* **Dataset content**:
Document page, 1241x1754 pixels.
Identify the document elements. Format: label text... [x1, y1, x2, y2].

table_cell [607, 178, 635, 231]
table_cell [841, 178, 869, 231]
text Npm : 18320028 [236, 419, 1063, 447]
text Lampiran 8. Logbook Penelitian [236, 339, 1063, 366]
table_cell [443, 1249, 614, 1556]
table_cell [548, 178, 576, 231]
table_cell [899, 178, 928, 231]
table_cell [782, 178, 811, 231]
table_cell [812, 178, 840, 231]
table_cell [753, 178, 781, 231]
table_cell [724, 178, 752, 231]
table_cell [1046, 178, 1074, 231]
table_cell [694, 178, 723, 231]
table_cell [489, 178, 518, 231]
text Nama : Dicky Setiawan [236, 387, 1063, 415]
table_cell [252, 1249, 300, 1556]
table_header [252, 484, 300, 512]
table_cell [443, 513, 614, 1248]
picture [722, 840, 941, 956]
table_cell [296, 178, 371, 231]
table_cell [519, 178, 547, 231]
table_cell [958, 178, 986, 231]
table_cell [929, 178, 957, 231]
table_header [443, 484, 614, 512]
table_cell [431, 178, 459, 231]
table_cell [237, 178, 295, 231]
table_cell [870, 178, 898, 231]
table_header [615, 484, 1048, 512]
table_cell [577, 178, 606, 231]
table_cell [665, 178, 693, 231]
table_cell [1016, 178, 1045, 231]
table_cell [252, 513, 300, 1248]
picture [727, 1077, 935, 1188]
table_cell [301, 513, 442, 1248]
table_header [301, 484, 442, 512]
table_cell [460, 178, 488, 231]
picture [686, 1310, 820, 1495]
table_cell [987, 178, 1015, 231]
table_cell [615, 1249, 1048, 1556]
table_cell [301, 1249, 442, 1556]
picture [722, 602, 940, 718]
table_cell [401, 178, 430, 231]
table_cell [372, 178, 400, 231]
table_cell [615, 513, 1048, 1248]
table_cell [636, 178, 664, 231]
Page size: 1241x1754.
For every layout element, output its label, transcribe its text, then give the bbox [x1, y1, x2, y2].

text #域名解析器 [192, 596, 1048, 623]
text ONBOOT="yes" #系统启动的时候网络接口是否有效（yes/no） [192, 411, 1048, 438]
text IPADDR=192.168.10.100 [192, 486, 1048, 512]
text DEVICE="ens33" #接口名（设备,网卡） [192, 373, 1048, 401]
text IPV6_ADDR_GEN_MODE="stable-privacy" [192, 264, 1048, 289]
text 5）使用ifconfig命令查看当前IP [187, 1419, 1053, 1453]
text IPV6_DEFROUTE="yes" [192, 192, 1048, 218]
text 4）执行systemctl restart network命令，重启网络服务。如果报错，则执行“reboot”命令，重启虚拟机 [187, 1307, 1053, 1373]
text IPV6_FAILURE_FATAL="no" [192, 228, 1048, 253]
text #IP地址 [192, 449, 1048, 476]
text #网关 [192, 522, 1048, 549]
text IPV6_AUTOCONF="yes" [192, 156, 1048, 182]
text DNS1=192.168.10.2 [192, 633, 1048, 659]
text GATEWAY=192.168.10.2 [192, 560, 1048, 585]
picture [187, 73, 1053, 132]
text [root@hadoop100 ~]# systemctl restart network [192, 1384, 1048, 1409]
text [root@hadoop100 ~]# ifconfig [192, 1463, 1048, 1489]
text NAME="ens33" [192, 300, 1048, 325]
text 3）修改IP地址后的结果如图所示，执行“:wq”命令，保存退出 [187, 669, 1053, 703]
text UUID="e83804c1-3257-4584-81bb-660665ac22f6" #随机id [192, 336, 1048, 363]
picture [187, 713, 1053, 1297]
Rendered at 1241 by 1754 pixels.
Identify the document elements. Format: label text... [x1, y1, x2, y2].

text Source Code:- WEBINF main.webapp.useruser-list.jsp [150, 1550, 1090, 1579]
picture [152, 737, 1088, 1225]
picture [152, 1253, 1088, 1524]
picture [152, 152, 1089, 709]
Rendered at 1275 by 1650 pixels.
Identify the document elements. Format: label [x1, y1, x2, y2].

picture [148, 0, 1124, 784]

* **Task objective**: Copy all the records above precisely.

* **Answer for the task**:
Document page, 1241x1754 pixels.
Identify the document elements. Format: label text... [x1, y1, x2, y2].

table_cell [607, 178, 635, 231]
table_cell [841, 178, 869, 231]
text Npm : 18320028 [236, 419, 1063, 447]
text Lampiran 8. Logbook Penelitian [236, 339, 1063, 366]
table_cell [443, 1249, 614, 1556]
table_cell [548, 178, 576, 231]
table_cell [899, 178, 928, 231]
table_cell [782, 178, 811, 231]
table_cell [812, 178, 840, 231]
table_cell [753, 178, 781, 231]
table_cell [724, 178, 752, 231]
table_cell [1046, 178, 1074, 231]
table_cell [694, 178, 723, 231]
table_cell [489, 178, 518, 231]
text Nama : Dicky Setiawan [236, 387, 1063, 415]
table_cell [252, 1249, 300, 1556]
table_header [252, 484, 300, 512]
table_cell [443, 513, 614, 1248]
picture [722, 840, 941, 956]
table_cell [296, 178, 371, 231]
table_cell [519, 178, 547, 231]
table_cell [958, 178, 986, 231]
table_cell [929, 178, 957, 231]
table_header [443, 484, 614, 512]
table_cell [431, 178, 459, 231]
table_cell [237, 178, 295, 231]
table_cell [870, 178, 898, 231]
table_header [615, 484, 1048, 512]
table_cell [577, 178, 606, 231]
table_cell [665, 178, 693, 231]
table_cell [1016, 178, 1045, 231]
table_cell [252, 513, 300, 1248]
picture [727, 1077, 935, 1188]
table_cell [301, 513, 442, 1248]
table_header [301, 484, 442, 512]
table_cell [460, 178, 488, 231]
picture [686, 1310, 820, 1495]
table_cell [987, 178, 1015, 231]
table_cell [615, 1249, 1048, 1556]
table_cell [301, 1249, 442, 1556]
picture [722, 602, 940, 718]
table_cell [401, 178, 430, 231]
table_cell [372, 178, 400, 231]
table_cell [615, 513, 1048, 1248]
table_cell [636, 178, 664, 231]
Page size: 1241x1754.
For every layout element, output its label, transcribe its text, then give the bbox [x1, y1, x2, y2].

text #域名解析器 [192, 596, 1048, 623]
text ONBOOT="yes" #系统启动的时候网络接口是否有效（yes/no） [192, 411, 1048, 438]
text IPADDR=192.168.10.100 [192, 486, 1048, 512]
text DEVICE="ens33" #接口名（设备,网卡） [192, 373, 1048, 401]
text IPV6_ADDR_GEN_MODE="stable-privacy" [192, 264, 1048, 289]
text 5）使用ifconfig命令查看当前IP [187, 1419, 1053, 1453]
text IPV6_DEFROUTE="yes" [192, 192, 1048, 218]
text 4）执行systemctl restart network命令，重启网络服务。如果报错，则执行“reboot”命令，重启虚拟机 [187, 1307, 1053, 1373]
text IPV6_FAILURE_FATAL="no" [192, 228, 1048, 253]
text #IP地址 [192, 449, 1048, 476]
text #网关 [192, 522, 1048, 549]
text IPV6_AUTOCONF="yes" [192, 156, 1048, 182]
text DNS1=192.168.10.2 [192, 633, 1048, 659]
text GATEWAY=192.168.10.2 [192, 560, 1048, 585]
picture [187, 73, 1053, 132]
text [root@hadoop100 ~]# systemctl restart network [192, 1384, 1048, 1409]
text [root@hadoop100 ~]# ifconfig [192, 1463, 1048, 1489]
text NAME="ens33" [192, 300, 1048, 325]
text 3）修改IP地址后的结果如图所示，执行“:wq”命令，保存退出 [187, 669, 1053, 703]
text UUID="e83804c1-3257-4584-81bb-660665ac22f6" #随机id [192, 336, 1048, 363]
picture [187, 713, 1053, 1297]
Rendered at 1241 by 1754 pixels.
Identify the document elements. Format: label text... [x1, y1, x2, y2].

text Source Code:- WEBINF main.webapp.useruser-list.jsp [150, 1550, 1090, 1579]
picture [152, 737, 1088, 1225]
picture [152, 1253, 1088, 1524]
picture [152, 152, 1089, 709]
Rendered at 1275 by 1650 pixels.
Identify the document elements. Format: label [x1, y1, x2, y2].

picture [148, 0, 1124, 784]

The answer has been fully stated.